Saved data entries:
##############################

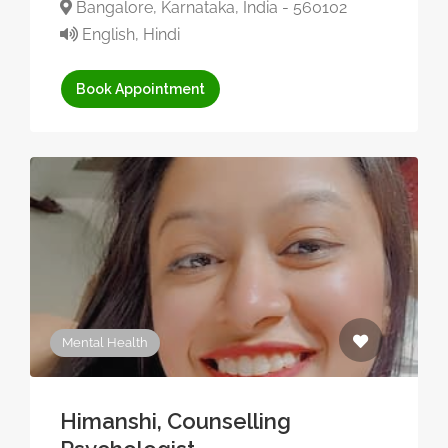
Bangalore, Karnataka, India - 560102
English, Hindi
Book Appointment
Mental Health
Himanshi, Counselling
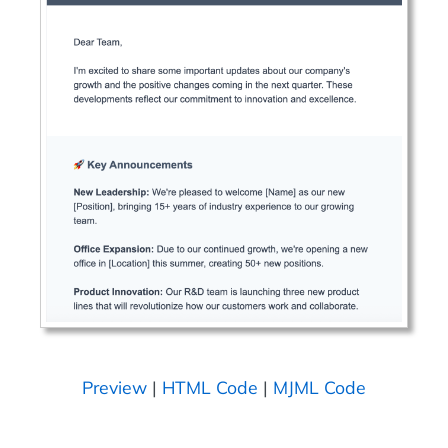
Preview
|
HTML Code
|
MJML Code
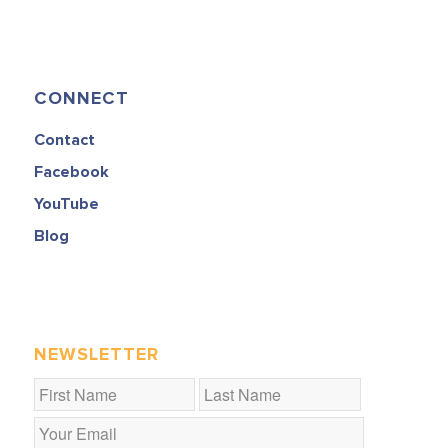
CONNECT
Contact
Facebook
YouTube
Blog
NEWSLETTER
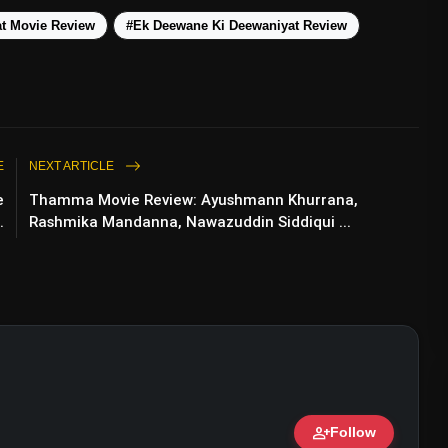
t Movie Review
#Ek Deewane Ki Deewaniyat Review
E
NEXT ARTICLE
e
Thamma Movie Review: Ayushmann Khurrana,
.
Rashmika Mandanna, Nawazuddin Siddiqui ...
esh Rawal Leads A Controversial Courtroom
rama
person_add
Follow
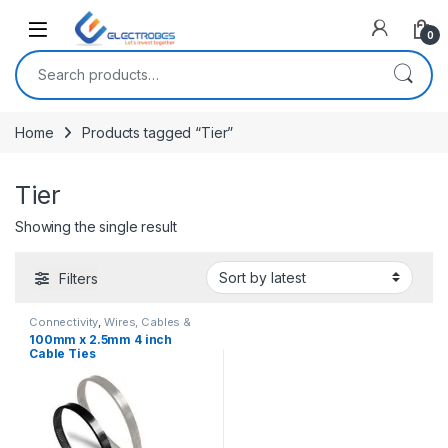
Open
0
Search for:
Home
Products tagged “Tier”
Tier
Showing the single result
Filters
Connectivity
,
Wires, Cables &
Connectors
100mm x 2.5mm 4 inch
Cable Ties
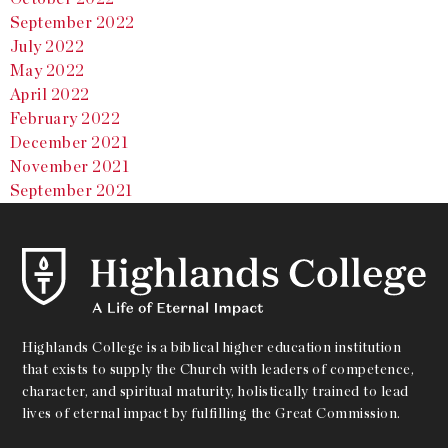
September 2022
July 2022
May 2022
April 2022
February 2022
December 2021
November 2021
September 2021
Highlands College is a biblical higher education institution
that exists to supply the Church with leaders of competence,
character, and spiritual maturity, holistically trained to lead
lives of eternal impact by fulfilling the Great Commission.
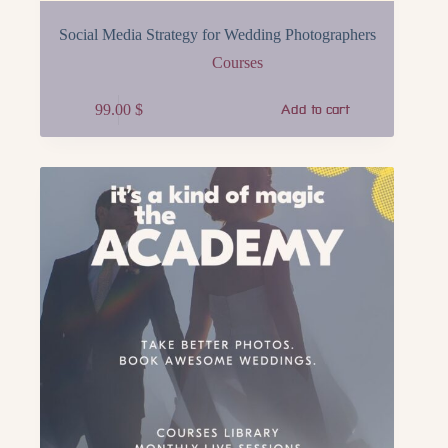
Social Media Strategy for Wedding Photographers
Courses
99.00
$
Add to cart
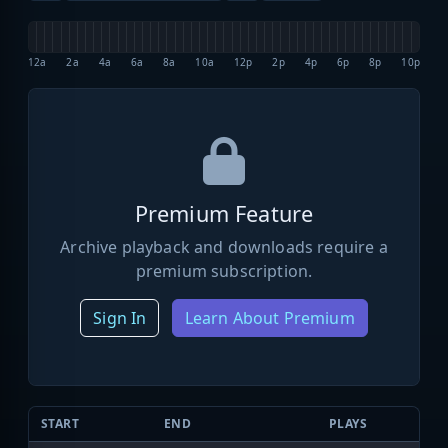
12a
2a
4a
6a
8a
10a
12p
2p
4p
6p
8p
10p
Premium Feature
Archive playback and downloads require a
premium subscription.
Sign In
Learn About Premium
START
END
PLAYS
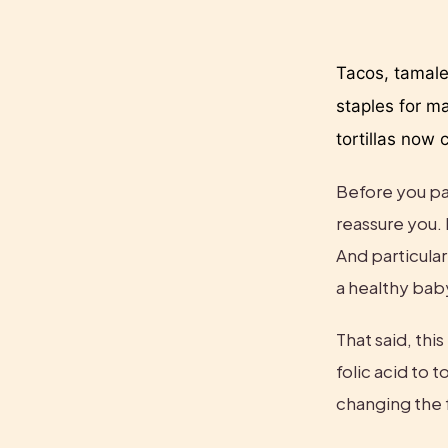
Tacos, tamale
staples for m
tortillas now 
Before you pan
reassure you. 
And particular
a healthy bab
That said, thi
folic acid to t
changing the f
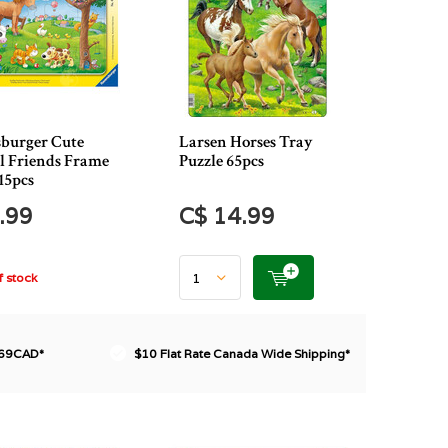
burger Cute
Larsen Horses Tray
 Friends Frame
Puzzle 65pcs
15pcs
.99
C$ 14.99
 stock
$69CAD*
$10 Flat Rate Canada Wide Shipping*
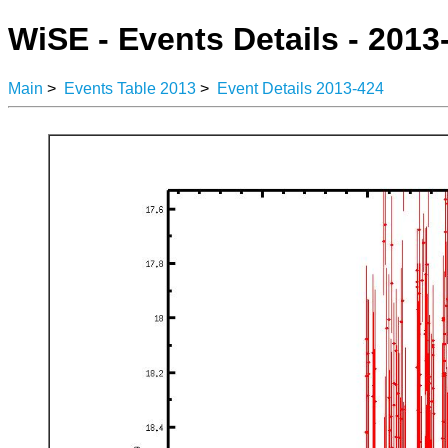
WiSE - Events Details - 2013
Main
>
Events Table 2013
>
Event Details 2013-424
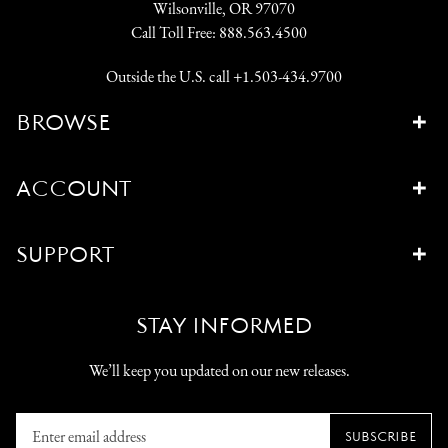
Wilsonville, OR 97070
Call Toll Free:
888.563.4500
Outside the U.S. call
+1.503-434.9700
BROWSE
ACCOUNT
SUPPORT
STAY INFORMED
We’ll keep you updated on our new releases.
Enter
SUBSCRIBE
email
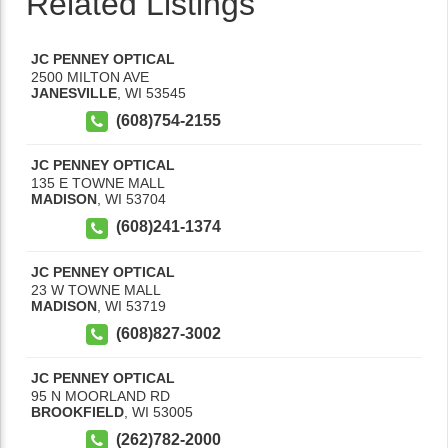
Related Listings
JC PENNEY OPTICAL
2500 MILTON AVE
JANESVILLE
,
WI
53545
(608)754-2155
JC PENNEY OPTICAL
135 E TOWNE MALL
MADISON
,
WI
53704
(608)241-1374
JC PENNEY OPTICAL
23 W TOWNE MALL
MADISON
,
WI
53719
(608)827-3002
JC PENNEY OPTICAL
95 N MOORLAND RD
BROOKFIELD
,
WI
53005
(262)782-2000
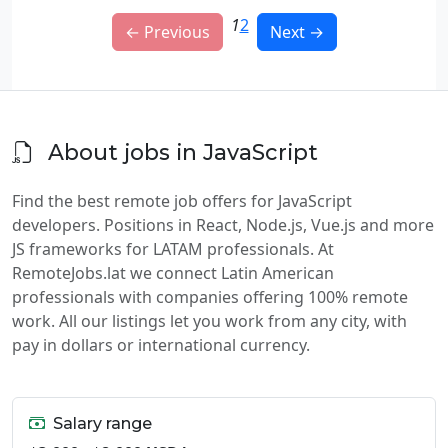
1
2
← Previous
Next →
About jobs in JavaScript
Find the best remote job offers for JavaScript
developers. Positions in React, Node.js, Vue.js and more
JS frameworks for LATAM professionals. At
RemoteJobs.lat we connect Latin American
professionals with companies offering 100% remote
work. All our listings let you work from any city, with
pay in dollars or international currency.
Salary range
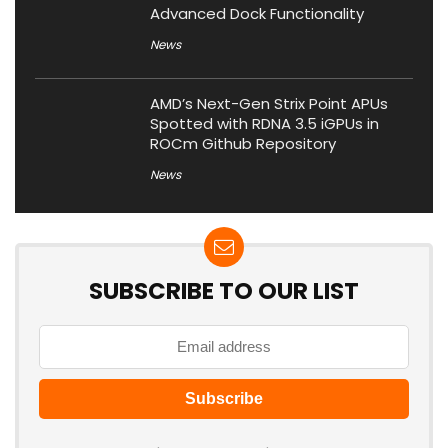
Advanced Dock Functionality
News
AMD’s Next-Gen Strix Point APUs
Spotted with RDNA 3.5 iGPUs in
ROCm Github Repository
News
SUBSCRIBE TO OUR LIST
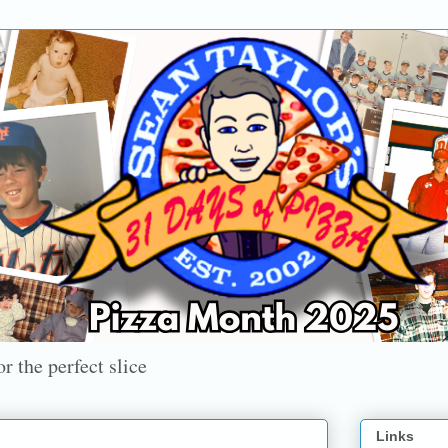
r the perfect slice
Links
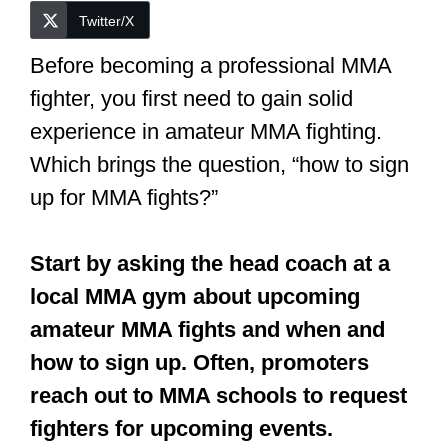
Twitter/X
Before becoming a professional MMA
fighter, you first need to gain solid
experience in amateur MMA fighting.
Which brings the question, “how to sign
up for MMA fights?”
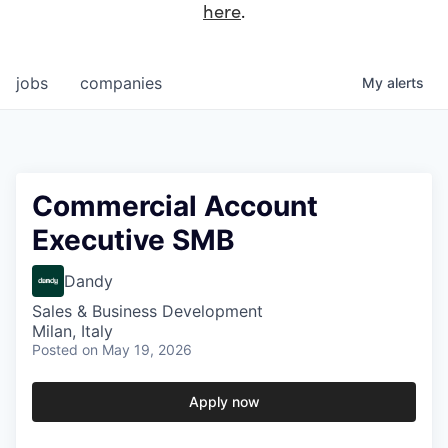
here
.
jobs
companies
My
alerts
Commercial Account
Executive SMB
Dandy
Sales & Business Development
Milan, Italy
Posted
on May 19, 2026
Apply now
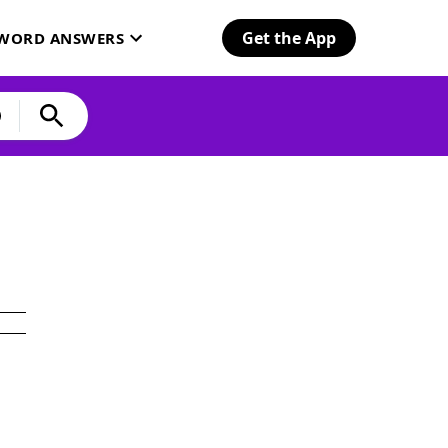
Get the App
SWORD ANSWERS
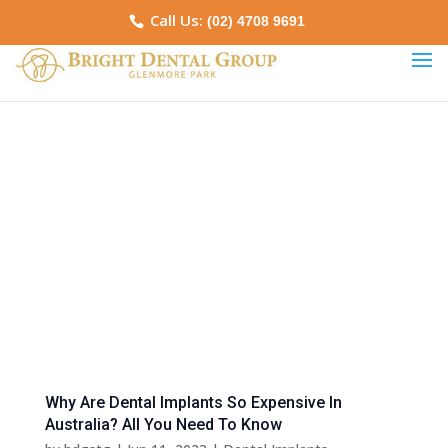
Call Us:
(02) 4708 9691
Why Are Dental Implants So Expensive In
Australia? All You Need To Know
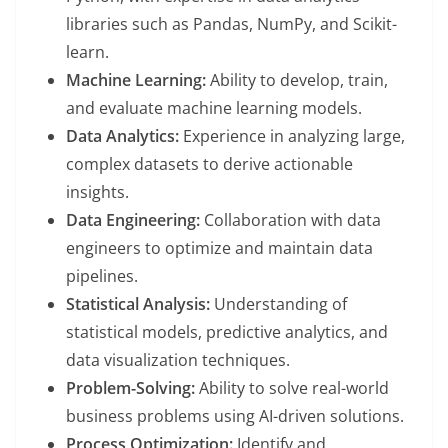
libraries such as Pandas, NumPy, and Scikit-
learn.
Machine Learning:
Ability to develop, train,
and evaluate machine learning models.
Data Analytics:
Experience in analyzing large,
complex datasets to derive actionable
insights.
Data Engineering:
Collaboration with data
engineers to optimize and maintain data
pipelines.
Statistical Analysis:
Understanding of
statistical models, predictive analytics, and
data visualization techniques.
Problem-Solving:
Ability to solve real-world
business problems using AI-driven solutions.
Process Optimization:
Identify and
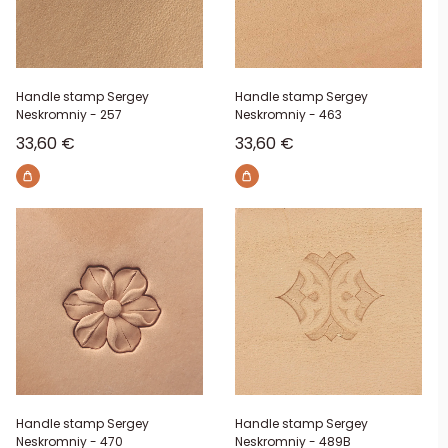
Handle stamp Sergey
Handle stamp Sergey
Neskromniy - 257
Neskromniy - 463
Sale price
Sale price
33,60 €
33,60 €
Handle stamp Sergey
Handle stamp Sergey
Neskromniy - 470
Neskromniy - 489B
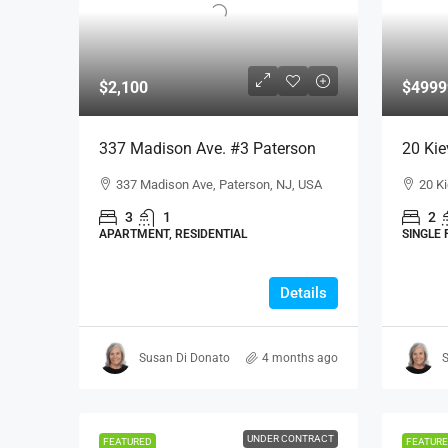
$2,100
$4999
337 Madison Ave. #3 Paterson
20 Kie
337 Madison Ave, Paterson, NJ, USA
20 Ki
3
1
2
APARTMENT, RESIDENTIAL
SINGLE 
Details
Susan Di Donato
4 months ago
S
UNDER CONTRACT
FEATURED
FEATUR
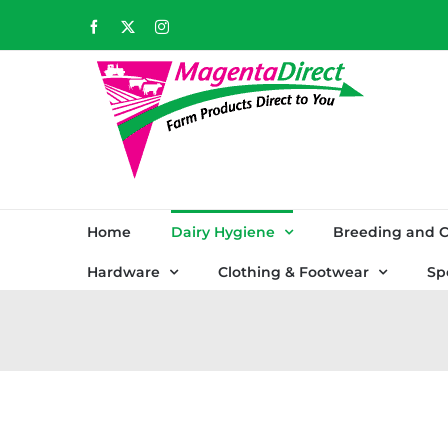
Skip
Facebook
X
Instagram
to
content
Home
Dairy Hygiene
Breeding and C
Hardware
Clothing & Footwear
Sp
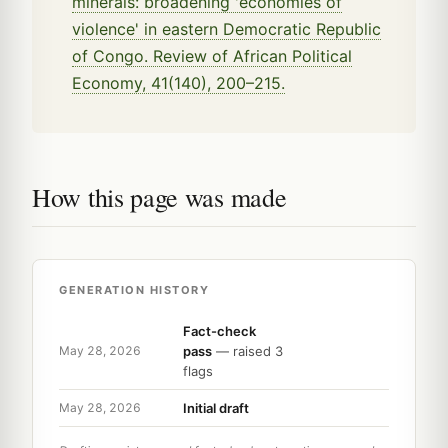
minerals: broadening 'economies of
violence' in eastern Democratic Republic
of Congo. Review of African Political
Economy, 41(140), 200–215.
How this page was made
GENERATION HISTORY
Fact-check
pass
— raised 3
May 28, 2026
flags
Initial draft
May 28, 2026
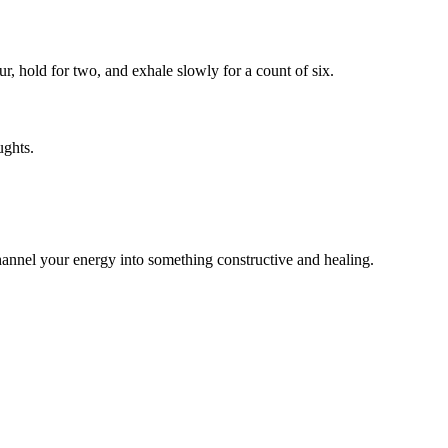
r, hold for two, and exhale slowly for a count of six.
ughts.
 channel your energy into something constructive and healing.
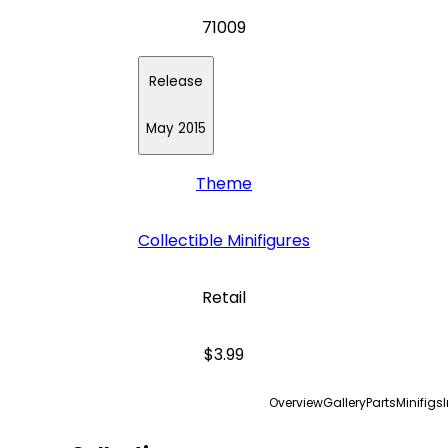
71009
Release
May 2015
Theme
Collectible Minifigures
Retail
$3.99
Overview
Gallery
Parts
Minifigs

##############################

**What to produce:**
Transcribe every entry word for word, but omit the pictures.

**Exercise output:**
Bangalore, Karnataka, India - 560102
English, Hindi
Book Appointment
Mental Health
Himanshi, Counselling
Preview
|
HTML Code
|
MJML Code
CONNECT
Contact
Facebook
YouTube
Blog
NEWSLETTER
t Movie Review
#Ek Deewane Ki Deewaniyat Review
E
NEXT ARTICLE
e
Thamma Movie Review: Ayushmann Khurrana,
.
Rashmika Mandanna, Nawazuddin Siddiqui ...
esh Rawal Leads A Controversial Courtroom
rama
person_add
Follow
Open
0
Search for:
Home
Products tagged “Tier”
Tier
Showing the single result
Filters
Connectivity
,
Wires, Cables &
Connectors
100mm x 2.5mm 4 inch
Cable Ties
September 2022
July 2022
May 2022
April 2022
February 2022
December 2021
November 2021
September 2021
Highlands College is a biblical higher education institution
that exists to supply the Church with leaders of competence,
character, and spiritual maturity, holistically trained to lead
lives of eternal impact by fulfilling the Great Commission.
Social Media Strategy for Wedding Photographers
Courses
99.00
$
Add to cart
12a
2a
4a
6a
8a
10a
12p
2p
4p
6p
8p
10p
Premium Feature
Archive playback and downloads require a
premium subscription.
Sign In
Learn About Premium
START
END
PLAYS
Tacos, tamale
staples for m
tortillas now 
Before you pan
reassure you. 
And particular
a healthy bab
That said, thi
folic acid to t
changing the f
burger Cute
Larsen Horses Tray
 Friends Frame
Puzzle 65pcs
15pcs
.99
C$ 14.99
 stock
$69CAD*
$10 Flat Rate Canada Wide Shipping*
WiSE - Events Details - 2013
Main
>
Events Table 2013
>
Event Details 2013-424
Wilsonville, OR 97070
Call Toll Free:
888.563.4500
Outside the U.S. call
+1.503-434.9700
BROWSE
ACCOUNT
SUPPORT
STAY INFORMED
We’ll keep you updated on our new releases.
Enter
SUBSCRIBE
email
Related Listings
JC PENNEY OPTICAL
2500 MILTON AVE
JANESVILLE
,
WI
53545
(608)754-2155
JC PENNEY OPTICAL
135 E TOWNE MALL
MADISON
,
WI
53704
(608)241-1374
JC PENNEY OPTICAL
23 W TOWNE MALL
MADISON
,
WI
53719
(608)827-3002
JC PENNEY OPTICAL
95 N MOORLAND RD
BROOKFIELD
,
WI
53005
(262)782-2000
1
2
← Previous
Next →
About jobs in JavaScript
Find the best remote job offers for JavaScript
developers. Positions in React, Node.js, Vue.js and more
JS frameworks for LATAM professionals. At
RemoteJobs.lat we connect Latin American
professionals with companies offering 100% remote
work. All our listings let you work from any city, with
pay in dollars or international currency.
Salary range
Advanced Dock Functionality
News
AMD’s Next-Gen Strix Point APUs
Spotted with RDNA 3.5 iGPUs in
ROCm Github Repository
News
SUBSCRIBE TO OUR LIST
r the perfect slice
Links
Twitter/X
Before becoming a professional MMA
fighter, you first need to gain solid
experience in amateur MMA fighting.
Which brings the question, “how to sign
up for MMA fights?”
here
.
jobs
companies
My
alerts
Commercial Account
Executive SMB
Dandy
Sales & Business Development
Milan, Italy
Posted
on May 19, 2026
Apply now
Get the App
SWORD ANSWERS
Call Us:
(02) 4708 9691
Why Are Dental Implants So Expensive In
Australia? All You Need To Know
libraries such as Pandas, NumPy, and Scikit-
learn.
Machine Learning:
Ability to develop, train,
and evaluate machine learning models.
Data Analytics:
Experience in analyzing large,
complex datasets to derive actionable
insights.
Data Engineering:
Collaboration with data
engineers to optimize and maintain data
pipelines.
Statistical Analysis:
Understanding of
statistical models, predictive analytics, and
data visualization techniques.
Problem-Solving:
Ability to solve real-world
business problems using AI-driven solutions.
Process Optimization:
Identify and
Handle stamp Sergey
Handle stamp Sergey
Neskromniy - 257
Neskromniy - 463
Sale price
Sale price
33,60 €
33,60 €
Handle stamp Sergey
Handle stamp Sergey
Neskromniy - 470
Neskromniy - 489B
$2,100
$4999
337 Madison Ave. #3 Paterson
20 Kie
337 Madison Ave, Paterson, NJ, USA
20 Ki
3
1
2
APARTMENT, RESIDENTIAL
SINGLE 
Details
Susan Di Donato
4 months ago
S
UNDER CONTRACT
FEATURED
FEATUR
Skip
Facebook
X
Instagram
to
content
Home
Dairy Hygiene
Breeding and C
Hardware
Clothing & Footwear
Sp
minerals: broadening 'economies of
violence' in eastern Democratic Republic
of Congo. Review of African Political
Economy, 41(140), 200–215.
How this page was made
GENERATION HISTORY
Fact-check
pass
— raised 3
May 28, 2026
flags
Initial draft
May 28, 2026
r, hold for two, and exhale slowly for a count of six.
ughts.
 channel your energy into something constructive and healing.
71009
Release
May 2015
Theme
Collectible Minifigures
Retail
$3.99
Overview
Gallery
Parts
Minifigs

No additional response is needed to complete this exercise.